The particle has been the subject of a 45-year hunt to explain how matter attains its mass.

Both of the Higgs boson-hunting experiments at the LHC (Atlas and CMS) see a level of certainty in their data worthy of a "discovery".

More work will be needed to be certain that what they see is a Higgs, however.

Prof Stephen Hawking tells the BBC's Pallab Ghosh the discovery has cost him $100

The results announced at Cern (European Organization for Nuclear Research), home of the LHC in Geneva, were met with loud applause and cheering.

Prof Peter Higgs, after whom the particle is named, wiped a tear from his eye as the teams finished their presentations in the Cern auditorium.

"I would like to add my congratulations to everyone involved in this achievement," he added later.

"It's really an incredible thing that it's happened in my lifetime."

Prof Stephen Hawking joined in with an opinion on a topic often discussed in hushed tones.

"This is an important result and should earn Peter Higgs the Nobel Prize," he told BBC News.

"But it is a pity in a way because the great advances in physics have come from experiments that gave results we didn't expect."

'Dramatic'

The CMS experiment team claimed they had seen a "bump" in their data corresponding to a particle weighing in at 125.3 gigaelectronvolts (GeV) - about 133 times heavier than the protons that lie at the heart of every atom.

The BBC's George Alagiah explains the Higgs boson

They claimed that by combining two data sets, they had attained a confidence level just at the "five-sigma" point - about a one-in-3.5 million chance that the signal they see would appear if there were no Higgs particle.

However, a full combination of the CMS data brings that number just back to 4.9 sigma - a one-in-two million chance.

Prof Joe Incandela, spokesman for CMS, was unequivocal: "The results are preliminary but the five-sigma signal at around 125 GeV we're seeing is dramatic. This is indeed a new particle," he told the Geneva meeting.

= = = =

▸ STATED TASK 1:
According to the Higgs boson excerpt, what mass did the CMS team report for the particle behind the "bump" in their data?

= = = =

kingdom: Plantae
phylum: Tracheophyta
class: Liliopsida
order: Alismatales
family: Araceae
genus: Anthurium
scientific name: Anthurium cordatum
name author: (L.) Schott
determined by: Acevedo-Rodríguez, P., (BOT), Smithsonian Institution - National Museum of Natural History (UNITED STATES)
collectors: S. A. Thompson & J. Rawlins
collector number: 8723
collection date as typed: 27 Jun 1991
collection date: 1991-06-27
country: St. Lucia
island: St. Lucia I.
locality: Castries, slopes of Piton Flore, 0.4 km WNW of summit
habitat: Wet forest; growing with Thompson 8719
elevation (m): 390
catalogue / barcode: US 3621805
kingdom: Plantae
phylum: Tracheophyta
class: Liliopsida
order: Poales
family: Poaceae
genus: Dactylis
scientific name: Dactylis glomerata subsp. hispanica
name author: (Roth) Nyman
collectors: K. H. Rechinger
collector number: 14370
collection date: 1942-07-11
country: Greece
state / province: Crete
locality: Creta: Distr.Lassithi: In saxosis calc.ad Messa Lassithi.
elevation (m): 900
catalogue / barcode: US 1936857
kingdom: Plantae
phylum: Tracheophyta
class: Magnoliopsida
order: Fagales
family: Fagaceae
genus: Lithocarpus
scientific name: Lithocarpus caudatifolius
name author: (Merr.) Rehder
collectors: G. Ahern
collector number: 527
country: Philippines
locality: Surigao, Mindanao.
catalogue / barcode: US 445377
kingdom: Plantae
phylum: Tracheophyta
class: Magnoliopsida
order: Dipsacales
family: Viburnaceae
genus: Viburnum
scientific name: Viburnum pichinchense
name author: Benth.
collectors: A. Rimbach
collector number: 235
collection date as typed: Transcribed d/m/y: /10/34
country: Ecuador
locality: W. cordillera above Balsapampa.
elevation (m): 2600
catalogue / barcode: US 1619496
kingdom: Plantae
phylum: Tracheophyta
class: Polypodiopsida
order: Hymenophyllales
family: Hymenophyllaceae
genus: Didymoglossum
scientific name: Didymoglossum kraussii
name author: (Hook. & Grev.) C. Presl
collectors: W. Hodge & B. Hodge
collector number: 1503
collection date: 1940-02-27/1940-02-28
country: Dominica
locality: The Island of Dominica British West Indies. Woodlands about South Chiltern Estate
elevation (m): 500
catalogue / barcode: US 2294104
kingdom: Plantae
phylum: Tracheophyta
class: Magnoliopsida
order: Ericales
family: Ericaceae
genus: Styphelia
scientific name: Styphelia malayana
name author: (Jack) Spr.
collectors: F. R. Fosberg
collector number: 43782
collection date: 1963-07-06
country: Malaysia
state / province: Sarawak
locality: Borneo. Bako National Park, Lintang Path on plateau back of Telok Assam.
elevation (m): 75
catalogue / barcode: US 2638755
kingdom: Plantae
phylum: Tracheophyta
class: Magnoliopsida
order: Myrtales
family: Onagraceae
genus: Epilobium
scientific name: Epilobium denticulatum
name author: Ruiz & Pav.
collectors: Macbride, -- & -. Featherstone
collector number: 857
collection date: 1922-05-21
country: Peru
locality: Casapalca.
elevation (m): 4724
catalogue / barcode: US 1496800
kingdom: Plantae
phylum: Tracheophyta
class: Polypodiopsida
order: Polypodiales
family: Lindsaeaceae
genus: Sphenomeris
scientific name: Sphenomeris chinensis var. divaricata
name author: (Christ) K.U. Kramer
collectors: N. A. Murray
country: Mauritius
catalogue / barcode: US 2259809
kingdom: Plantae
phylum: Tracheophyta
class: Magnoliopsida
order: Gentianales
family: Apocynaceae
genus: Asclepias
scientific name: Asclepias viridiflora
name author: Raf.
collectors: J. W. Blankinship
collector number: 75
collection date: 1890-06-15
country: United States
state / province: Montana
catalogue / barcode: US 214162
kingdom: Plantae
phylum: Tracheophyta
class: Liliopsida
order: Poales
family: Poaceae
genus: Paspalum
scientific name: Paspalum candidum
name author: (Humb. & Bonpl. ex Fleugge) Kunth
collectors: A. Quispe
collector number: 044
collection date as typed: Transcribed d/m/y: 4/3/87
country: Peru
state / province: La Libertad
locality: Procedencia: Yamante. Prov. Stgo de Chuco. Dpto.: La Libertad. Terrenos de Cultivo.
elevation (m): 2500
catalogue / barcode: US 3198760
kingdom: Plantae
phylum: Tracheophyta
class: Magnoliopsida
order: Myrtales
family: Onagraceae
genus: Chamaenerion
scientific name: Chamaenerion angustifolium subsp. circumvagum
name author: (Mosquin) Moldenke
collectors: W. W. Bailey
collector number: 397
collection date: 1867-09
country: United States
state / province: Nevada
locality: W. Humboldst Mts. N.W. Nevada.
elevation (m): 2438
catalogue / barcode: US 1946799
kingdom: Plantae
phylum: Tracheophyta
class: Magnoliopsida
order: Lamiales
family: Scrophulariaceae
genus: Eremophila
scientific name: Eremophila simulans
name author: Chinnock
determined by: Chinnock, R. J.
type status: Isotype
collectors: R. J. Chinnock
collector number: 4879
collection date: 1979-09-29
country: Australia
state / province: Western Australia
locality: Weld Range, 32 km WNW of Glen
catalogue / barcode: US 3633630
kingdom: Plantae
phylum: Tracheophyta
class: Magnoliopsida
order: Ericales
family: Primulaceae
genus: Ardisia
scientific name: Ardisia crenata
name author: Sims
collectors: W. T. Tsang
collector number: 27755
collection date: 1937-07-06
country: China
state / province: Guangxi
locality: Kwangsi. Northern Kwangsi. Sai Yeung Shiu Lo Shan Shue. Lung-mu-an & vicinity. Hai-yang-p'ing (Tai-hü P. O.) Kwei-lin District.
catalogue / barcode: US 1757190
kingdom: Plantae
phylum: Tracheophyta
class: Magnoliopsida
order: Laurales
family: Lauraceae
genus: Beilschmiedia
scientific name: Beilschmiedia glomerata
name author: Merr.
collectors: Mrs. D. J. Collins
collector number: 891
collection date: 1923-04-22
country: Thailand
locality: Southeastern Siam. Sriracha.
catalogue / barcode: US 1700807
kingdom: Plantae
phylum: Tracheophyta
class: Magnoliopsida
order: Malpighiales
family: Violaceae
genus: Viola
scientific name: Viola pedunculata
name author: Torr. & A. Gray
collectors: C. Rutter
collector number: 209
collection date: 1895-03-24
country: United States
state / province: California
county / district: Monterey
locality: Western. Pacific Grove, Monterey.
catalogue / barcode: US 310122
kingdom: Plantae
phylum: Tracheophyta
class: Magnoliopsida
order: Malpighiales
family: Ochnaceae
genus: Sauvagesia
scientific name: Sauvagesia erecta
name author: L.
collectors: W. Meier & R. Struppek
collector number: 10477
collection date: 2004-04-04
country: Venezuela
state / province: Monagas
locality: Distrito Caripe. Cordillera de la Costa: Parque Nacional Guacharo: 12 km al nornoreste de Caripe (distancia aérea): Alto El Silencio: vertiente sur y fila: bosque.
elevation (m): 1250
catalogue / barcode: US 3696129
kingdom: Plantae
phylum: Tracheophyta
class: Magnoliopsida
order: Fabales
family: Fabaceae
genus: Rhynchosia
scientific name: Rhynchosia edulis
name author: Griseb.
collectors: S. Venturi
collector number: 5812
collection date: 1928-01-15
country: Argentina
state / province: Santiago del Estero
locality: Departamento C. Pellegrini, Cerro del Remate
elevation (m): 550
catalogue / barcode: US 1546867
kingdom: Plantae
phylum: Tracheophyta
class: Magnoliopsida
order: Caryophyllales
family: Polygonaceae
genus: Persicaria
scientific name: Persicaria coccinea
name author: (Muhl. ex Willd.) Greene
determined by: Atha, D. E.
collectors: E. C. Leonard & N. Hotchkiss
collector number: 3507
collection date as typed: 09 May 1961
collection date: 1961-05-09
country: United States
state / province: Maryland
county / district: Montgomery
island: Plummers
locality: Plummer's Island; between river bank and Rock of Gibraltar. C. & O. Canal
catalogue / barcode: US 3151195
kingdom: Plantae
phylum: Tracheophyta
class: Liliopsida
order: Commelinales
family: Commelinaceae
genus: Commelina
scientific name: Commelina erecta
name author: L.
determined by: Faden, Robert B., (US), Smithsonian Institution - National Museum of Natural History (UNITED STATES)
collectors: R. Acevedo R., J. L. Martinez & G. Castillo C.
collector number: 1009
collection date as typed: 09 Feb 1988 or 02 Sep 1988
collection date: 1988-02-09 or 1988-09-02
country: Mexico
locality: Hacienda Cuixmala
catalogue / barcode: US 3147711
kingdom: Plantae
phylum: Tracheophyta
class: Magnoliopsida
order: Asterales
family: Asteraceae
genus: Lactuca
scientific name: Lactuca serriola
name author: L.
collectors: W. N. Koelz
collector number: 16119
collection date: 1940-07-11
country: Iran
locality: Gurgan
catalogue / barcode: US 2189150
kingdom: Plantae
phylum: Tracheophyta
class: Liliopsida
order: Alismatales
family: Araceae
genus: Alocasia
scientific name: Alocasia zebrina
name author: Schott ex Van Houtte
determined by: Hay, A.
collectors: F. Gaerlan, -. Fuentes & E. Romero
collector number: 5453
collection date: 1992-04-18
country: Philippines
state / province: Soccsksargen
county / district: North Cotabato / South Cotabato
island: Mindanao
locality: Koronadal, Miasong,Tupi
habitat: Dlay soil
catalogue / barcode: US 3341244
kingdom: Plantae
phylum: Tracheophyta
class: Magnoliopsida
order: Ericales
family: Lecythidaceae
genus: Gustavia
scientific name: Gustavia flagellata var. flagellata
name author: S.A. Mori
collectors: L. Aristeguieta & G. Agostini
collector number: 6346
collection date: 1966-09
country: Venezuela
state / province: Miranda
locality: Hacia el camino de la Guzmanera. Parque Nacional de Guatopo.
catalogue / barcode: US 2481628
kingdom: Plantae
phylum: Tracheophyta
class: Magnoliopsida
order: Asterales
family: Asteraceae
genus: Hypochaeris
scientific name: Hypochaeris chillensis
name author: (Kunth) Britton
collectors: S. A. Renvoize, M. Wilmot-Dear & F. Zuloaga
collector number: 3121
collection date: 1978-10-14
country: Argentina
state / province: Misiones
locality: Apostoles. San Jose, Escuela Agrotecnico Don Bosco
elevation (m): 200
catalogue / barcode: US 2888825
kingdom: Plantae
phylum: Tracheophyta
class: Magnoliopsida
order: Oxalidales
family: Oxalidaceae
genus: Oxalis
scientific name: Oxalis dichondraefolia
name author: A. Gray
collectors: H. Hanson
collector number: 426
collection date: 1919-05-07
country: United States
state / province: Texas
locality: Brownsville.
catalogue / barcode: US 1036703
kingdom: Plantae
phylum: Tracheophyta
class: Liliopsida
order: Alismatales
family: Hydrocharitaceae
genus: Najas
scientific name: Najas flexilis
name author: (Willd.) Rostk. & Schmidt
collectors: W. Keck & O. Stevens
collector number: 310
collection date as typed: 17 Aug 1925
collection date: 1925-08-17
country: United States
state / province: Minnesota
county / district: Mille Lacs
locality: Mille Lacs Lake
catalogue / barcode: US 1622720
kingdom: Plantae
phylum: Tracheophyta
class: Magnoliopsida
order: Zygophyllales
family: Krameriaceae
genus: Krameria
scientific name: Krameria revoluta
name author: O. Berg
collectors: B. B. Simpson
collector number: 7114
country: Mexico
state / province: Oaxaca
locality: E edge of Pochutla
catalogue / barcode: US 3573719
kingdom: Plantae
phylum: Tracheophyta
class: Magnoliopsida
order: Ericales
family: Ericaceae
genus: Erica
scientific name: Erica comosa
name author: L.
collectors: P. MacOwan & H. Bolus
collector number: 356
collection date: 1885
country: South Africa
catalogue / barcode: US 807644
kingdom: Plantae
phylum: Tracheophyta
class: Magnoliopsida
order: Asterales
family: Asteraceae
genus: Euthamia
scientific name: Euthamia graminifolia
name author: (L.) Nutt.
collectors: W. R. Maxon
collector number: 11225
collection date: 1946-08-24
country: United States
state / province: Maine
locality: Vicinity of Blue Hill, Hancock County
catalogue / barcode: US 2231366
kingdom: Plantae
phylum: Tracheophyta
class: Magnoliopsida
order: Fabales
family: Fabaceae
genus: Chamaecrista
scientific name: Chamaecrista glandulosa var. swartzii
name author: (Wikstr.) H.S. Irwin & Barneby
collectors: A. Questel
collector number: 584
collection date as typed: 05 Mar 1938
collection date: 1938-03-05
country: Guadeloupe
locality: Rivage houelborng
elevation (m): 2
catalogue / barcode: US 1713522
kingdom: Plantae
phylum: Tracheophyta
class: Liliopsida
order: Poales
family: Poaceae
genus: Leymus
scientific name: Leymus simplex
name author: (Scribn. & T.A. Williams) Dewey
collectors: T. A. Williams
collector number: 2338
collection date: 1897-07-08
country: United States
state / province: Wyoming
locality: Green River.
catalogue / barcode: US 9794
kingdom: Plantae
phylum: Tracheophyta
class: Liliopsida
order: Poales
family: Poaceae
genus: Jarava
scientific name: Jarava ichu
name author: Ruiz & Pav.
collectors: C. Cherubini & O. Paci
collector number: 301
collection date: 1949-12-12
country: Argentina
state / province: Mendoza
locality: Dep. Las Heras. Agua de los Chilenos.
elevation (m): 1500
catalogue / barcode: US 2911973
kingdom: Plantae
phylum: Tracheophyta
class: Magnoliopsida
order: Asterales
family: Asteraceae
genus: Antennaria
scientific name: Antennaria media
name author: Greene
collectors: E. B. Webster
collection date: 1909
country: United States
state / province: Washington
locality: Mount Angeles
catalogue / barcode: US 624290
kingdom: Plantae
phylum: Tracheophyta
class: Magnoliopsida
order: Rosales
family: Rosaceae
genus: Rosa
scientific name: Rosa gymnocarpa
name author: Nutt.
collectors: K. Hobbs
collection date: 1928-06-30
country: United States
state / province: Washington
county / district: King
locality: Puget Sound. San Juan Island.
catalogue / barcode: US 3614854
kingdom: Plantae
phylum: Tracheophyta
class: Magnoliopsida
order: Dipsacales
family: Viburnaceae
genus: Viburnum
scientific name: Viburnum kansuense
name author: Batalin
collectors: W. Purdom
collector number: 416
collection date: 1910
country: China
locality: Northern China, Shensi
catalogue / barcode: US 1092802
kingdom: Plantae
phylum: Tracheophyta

= = = =

▸ STATED TASK 2:
Reproduce the records from the line containing "catalogue / barcode: US 1496800" down to the line containing "order: Gentianales", substituting "division" for "phylum" and leaving everything else unchanged.

▸ WRITTEN SOLUTION 1:
125.3 gigaelectronvolts (GeV)

▸ WRITTEN SOLUTION 2:
catalogue / barcode: US 1496800
kingdom: Plantae
division: Tracheophyta
class: Polypodiopsida
order: Polypodiales
family: Lindsaeaceae
genus: Sphenomeris
scientific name: Sphenomeris chinensis var. divaricata
name author: (Christ) K.U. Kramer
collectors: N. A. Murray
country: Mauritius
catalogue / barcode: US 2259809
kingdom: Plantae
division: Tracheophyta
class: Magnoliopsida
order: Gentianales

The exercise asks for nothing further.